A Python module for performing gradient boosting is called XGBoost (Extreme Gradient Boosting). Gradient-boosted decision trees serve as its foundation. It is a boosting algorithm that increases the model’s robustness and accuracy in various competitive platforms like Kaggle. The best algorithms for small to medium-sized structured or tabular data are based on decision trees.
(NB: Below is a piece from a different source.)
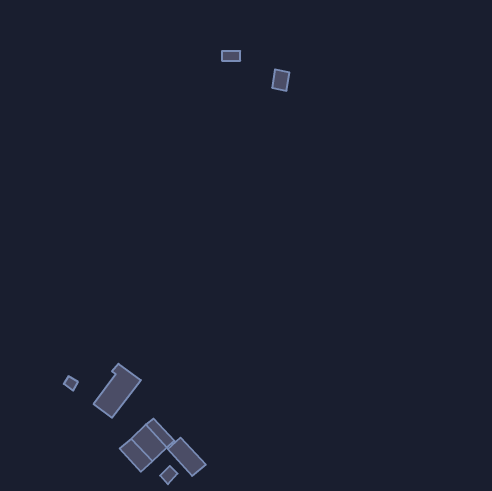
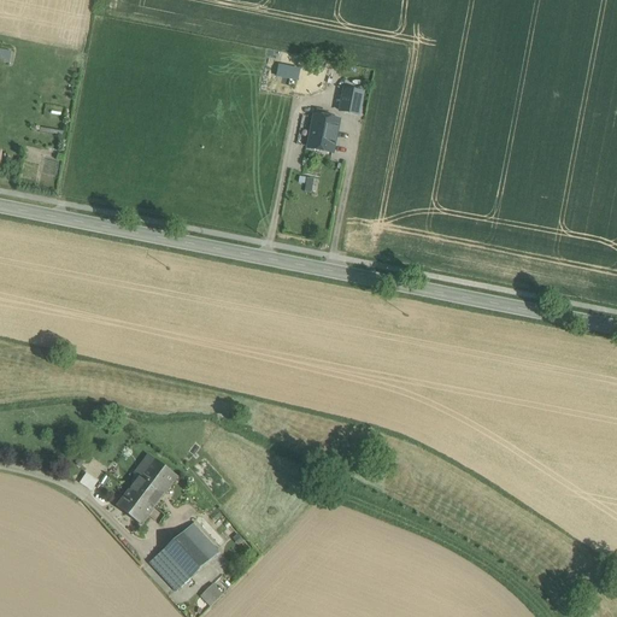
building: none -> [304,107,339,146]
building: [168,438,206,476] -> none

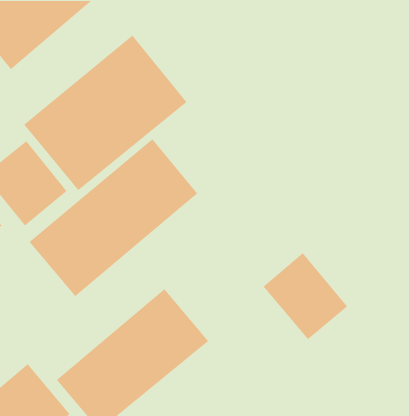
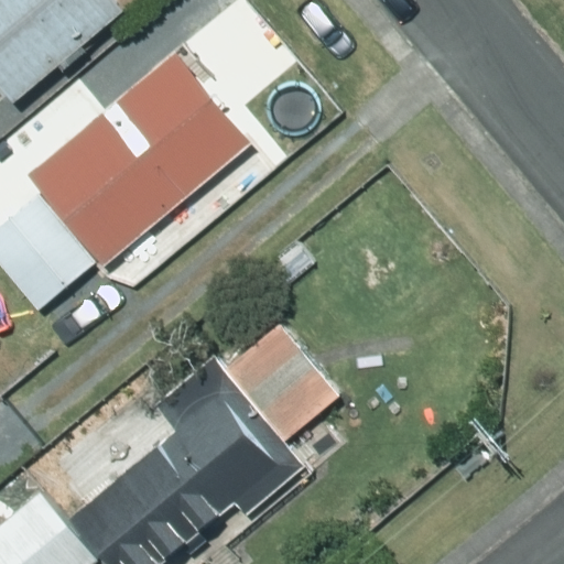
building: [29,138,198,297] -> none
building: [262,252,348,340] -> [223,324,337,442]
Model construction using XGBoost is quick and effective.
Where Can we Use XGBoost?
- In case of large number of observations in training data.
- Number of features are less than number of observations.
- When model performance metric are into consideration.
Implementation in sklearn
from sklearn.datasets import make_classification
from sklearn.model_selection import train_test_split
import xgboost
# creating the dataset
X, y = make_classification(n_samples = 1000, n_features = 5, n_informative = 2, n_redundant = 0, random_state = 0, shuffle = False)
print('Features are', X[:20])
print('Labels are', y[:20])
# splitting the data into train and test
X_train, X_test, y_train, y_test = train_test_split(X, y, test_size = 0.2, random_state = 0)
# creating XGBoost instance
xgb_classifier = xgboost.XGBClassifier()
# fitting the model onto the train data
xgb_classifier.fit(X_train, y_train)
# making the predictions
predictions = xgb_classifier.predict(X_test)
# printing 20 predictions
print('Predictions are', predictions[:20])
Output
[-2.9728827 -1.08878294 0.42281857 -3.11685659 0.64445203]
[-0.59614125 -1.37007001 -1.91374267 0.66356158 -0.1540724 ]
[-1.06894674 -1.17505738 1.19361168 -0.09816121 -0.88661426]
[-1.30526888 -0.96592566 -0.14735366 1.05980629 0.02624662]
[-2.18261832 -0.97011387 -0.11433516 0.74355352 0.21035937]
[-1.24797892 -1.13094525 -0.00592741 1.36606007 1.55511403]
[-1.35308792 -1.06633681 0.61332623 -0.28595915 1.49691099]
[-1.13449871 -1.27403448 1.18311956 0.71889717 -1.21607658]
[-0.38457445 -1.08840346 0.1406719 -0.74367217 -0.15901225]
[-1.0106506 -0.52017071 0.24005693 0.10015941 -0.47517511]
[-0.58310155 -1.18236446 1.27295375 -1.69613127 0.73018353]
[-0.29760388 -1.45995253 -1.85748327 0.38259814 -0.88690433]
[-0.86057581 -1.01530275 0.87830376 0.08645252 0.24770638]
[-2.47091771 -1.21696663 -1.01827933 -0.65457013 0.20721739]
[-1.33090082 -1.01316175 0.58356993 2.92909624 0.22285832]
[ 0.74840002 -0.91748674 0.97603753 -1.55693393 -1.32989186]
[-1.05483466 -0.9320408 -0.35549477 -1.1974277 1.48639925]
[-2.19888276 -1.17327072 -0.41021869 1.38218189 1.48678247]
[-0.68305478 -0.94253787 0.04277972 0.50179975 -0.05609947]]
Labels are [0 0 0 0 0 0 0 0 0 0 0 0 0 0 0 0 0 0 0 0]
Predictions are [1 1 1 0 0 1 0 0 1 0 1 0 1 0 0 0 1 0 0 0]
Conclusion
We discussed the XGBoost algorithm in machine learning. This is an implementation of the gradient boosting technique, which is widely used in competitions today. We saw why this algorithm performs well and what it uses under the hood. Lastly, we also went through the implementation of XGBoost in Python.